Yes, but the input to this conversion can’t be just “anything”, in particular you are assembling patterns of conversion including populateSCFToControlFlowConversionPatterns.
This why I mentioned the need to it “by steps” instead.

Okay, got it. Even though I’m still not sure why it works in the tutorial though.

I tried adding the scf.yield operation as legal to the pass, but the error message remains the same.

What do you mean by “in steps” exactly? Should the LLVM pass be split into multiple passes?

Are there scf.parallel operations in the tutorial?

Ah, you’re completely correct. In the tutorial, the custom toy.print operation is lowered to “only” scf.for. I will check if the lowering works when only scf.for is used instead of scf.parallel.

If you’ve already got the scf.parallel operation, why do you even need to convert that into scf.for. As @mehdi_amini said, you finally will convert it into cf dialect using the ConvertSCFToControlFLow Pass. So for me it looks like it’s not a concern at all :slight_smile:

Conversion infra works by applying a pattern to legalize the operation, and then attempting to legalize any operations created by that pattern “recursively”. scf.yield is created by the pattern and needs to be legalized, hence the initial failure. Could you post the output of -debug-only=dialect-conversion when scf.yield is declared as legal?

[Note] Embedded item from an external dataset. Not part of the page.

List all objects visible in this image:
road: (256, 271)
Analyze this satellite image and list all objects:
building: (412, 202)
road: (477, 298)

Because there is no direct conversion from scf.parallel to cf. Converting to scf.for first is the intended way. I could also argue that scf.parallelscf.for is a semantics-changing transformation, and not just a lowering (imagine a loop where iteration 1 writes a value to a memory location and iteration 0 spinlocks until that same location has the expected value; it works when iterations are executed in parallel and doesn’t when they are sequentialized). So it must be performed as a separate, explicit step.

I’d argue that this wouldn’t be a valid uses of scf.parallel though: I believe we should be allowed to execute the iteration with a single thread and in any order.

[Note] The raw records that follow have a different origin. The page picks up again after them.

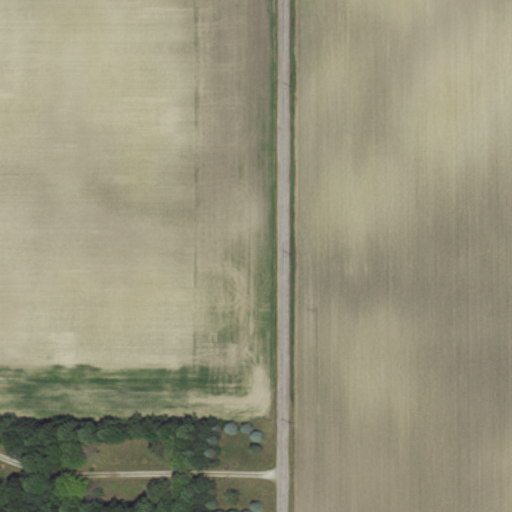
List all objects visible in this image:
road: (280, 255)
road: (138, 473)
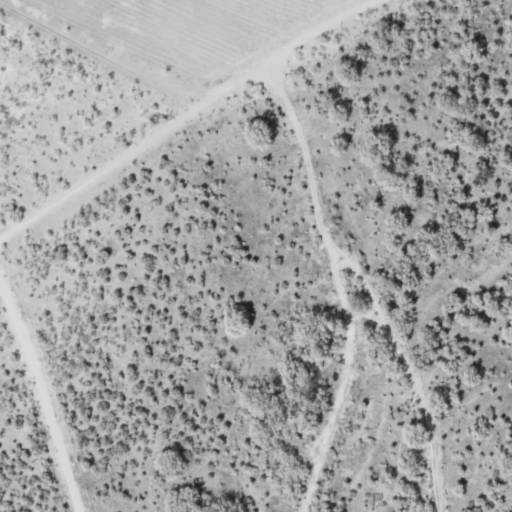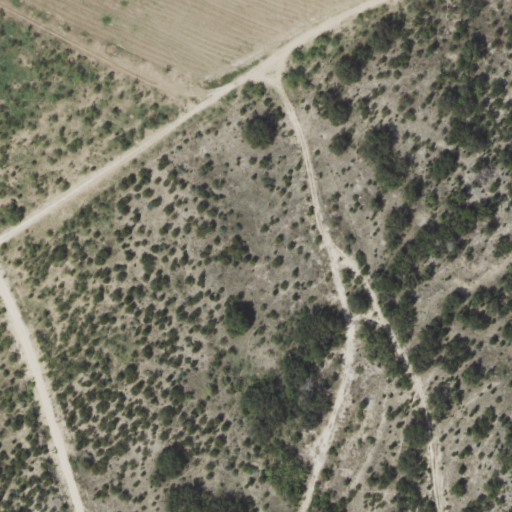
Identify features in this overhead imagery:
road: (181, 115)
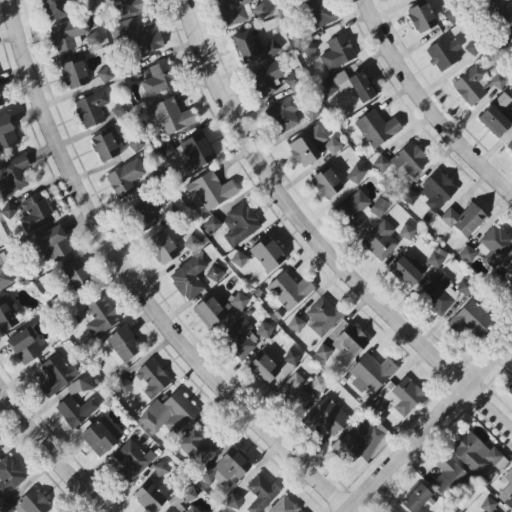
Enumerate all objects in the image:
building: (125, 7)
building: (54, 9)
building: (498, 9)
building: (232, 11)
building: (260, 11)
building: (317, 13)
building: (421, 18)
building: (67, 34)
building: (142, 37)
building: (253, 47)
building: (337, 53)
building: (444, 54)
building: (74, 74)
building: (105, 75)
building: (266, 79)
building: (498, 81)
building: (349, 85)
building: (470, 86)
building: (1, 99)
road: (427, 105)
building: (91, 109)
building: (283, 115)
building: (172, 117)
building: (496, 119)
building: (377, 128)
building: (7, 133)
building: (114, 146)
building: (307, 146)
building: (332, 146)
building: (167, 151)
building: (197, 151)
building: (409, 159)
building: (382, 163)
building: (356, 174)
building: (13, 175)
building: (124, 179)
building: (326, 183)
building: (210, 191)
building: (437, 191)
building: (407, 195)
building: (9, 209)
building: (359, 210)
building: (36, 213)
building: (144, 214)
building: (464, 220)
building: (240, 224)
building: (406, 232)
road: (314, 236)
building: (380, 241)
building: (54, 243)
building: (494, 246)
building: (163, 249)
building: (267, 254)
building: (238, 260)
building: (415, 268)
building: (214, 274)
building: (4, 275)
building: (77, 276)
building: (189, 278)
road: (133, 283)
building: (464, 287)
building: (289, 290)
building: (438, 295)
building: (239, 302)
building: (212, 311)
building: (7, 314)
building: (96, 316)
building: (323, 317)
building: (467, 319)
building: (296, 324)
building: (264, 330)
building: (238, 339)
building: (350, 341)
building: (25, 346)
building: (121, 346)
building: (323, 352)
building: (291, 357)
building: (263, 369)
building: (371, 373)
building: (56, 375)
building: (80, 386)
building: (123, 386)
building: (293, 393)
building: (398, 398)
building: (75, 411)
building: (169, 414)
building: (325, 417)
road: (427, 426)
building: (100, 436)
building: (196, 445)
building: (356, 445)
building: (0, 447)
road: (49, 451)
building: (474, 454)
building: (132, 461)
building: (226, 468)
building: (10, 476)
building: (447, 476)
building: (259, 494)
building: (188, 495)
building: (149, 497)
building: (416, 499)
building: (235, 501)
building: (32, 502)
building: (283, 506)
building: (488, 506)
building: (6, 508)
building: (180, 509)
building: (391, 511)
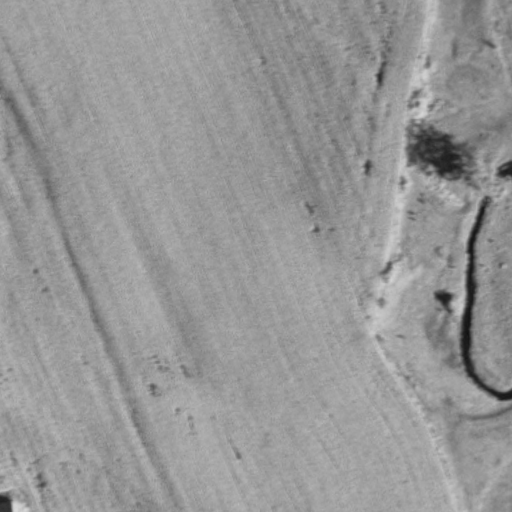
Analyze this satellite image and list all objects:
building: (9, 507)
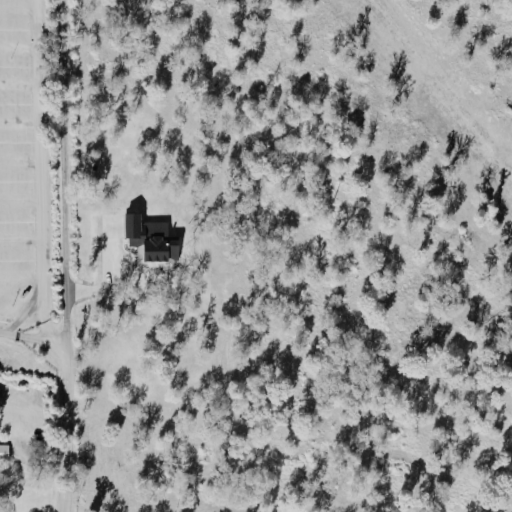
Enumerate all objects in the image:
road: (46, 174)
building: (154, 241)
road: (70, 256)
road: (28, 317)
road: (36, 342)
building: (5, 451)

I meant you could do a first step to handle the scf.parallel operation in isolation:

  RewritePatternSet patterns(&getContext());
  populateSCFToControlFlowConversionPatterns(patterns);
  // Configure conversion to lower out SCF operations.
  ConversionTarget target(getContext());
  target.addIllegalOp<scf::ParallelOp>();
  if (failed(
          applyPartialConversion(getOperation(), target, std::move(patterns))))
    signalPassFailure();

Before running your conversion.

1 Like

Oh, I thought there is one working like this llvm-project/mlir/test/Conversion/SCFToControlFlow/convert-to-cfg.mlir at main · llvm/llvm-project · GitHub

The pass will perform the conversion, but it won’t be a direct conversion, as Alex mentioned it’ll be scf.parallel → scf.for -> .... You can figure it out if you run the pass with -debug-only=dialect-conversion.
The way this pass operates is by marking a specific set of op illegal, which does not make scf.yield illegal.

I agree about the order, but I’ve seen downstreams (incorrectly) interpreting parallel as “must be concurrent”.

Nope, it does create an scf.for first, llvm-project/mlir/lib/Conversion/SCFToControlFlow/SCFToControlFlow.cpp at c5ed93f975830b4ed52f1899bfc9d8c89bf81c38 · llvm/llvm-project · GitHub. The two patterns compose to produce the result seen in the test.

Oh I see! I didn’t quite look deep into the ConversionPattern.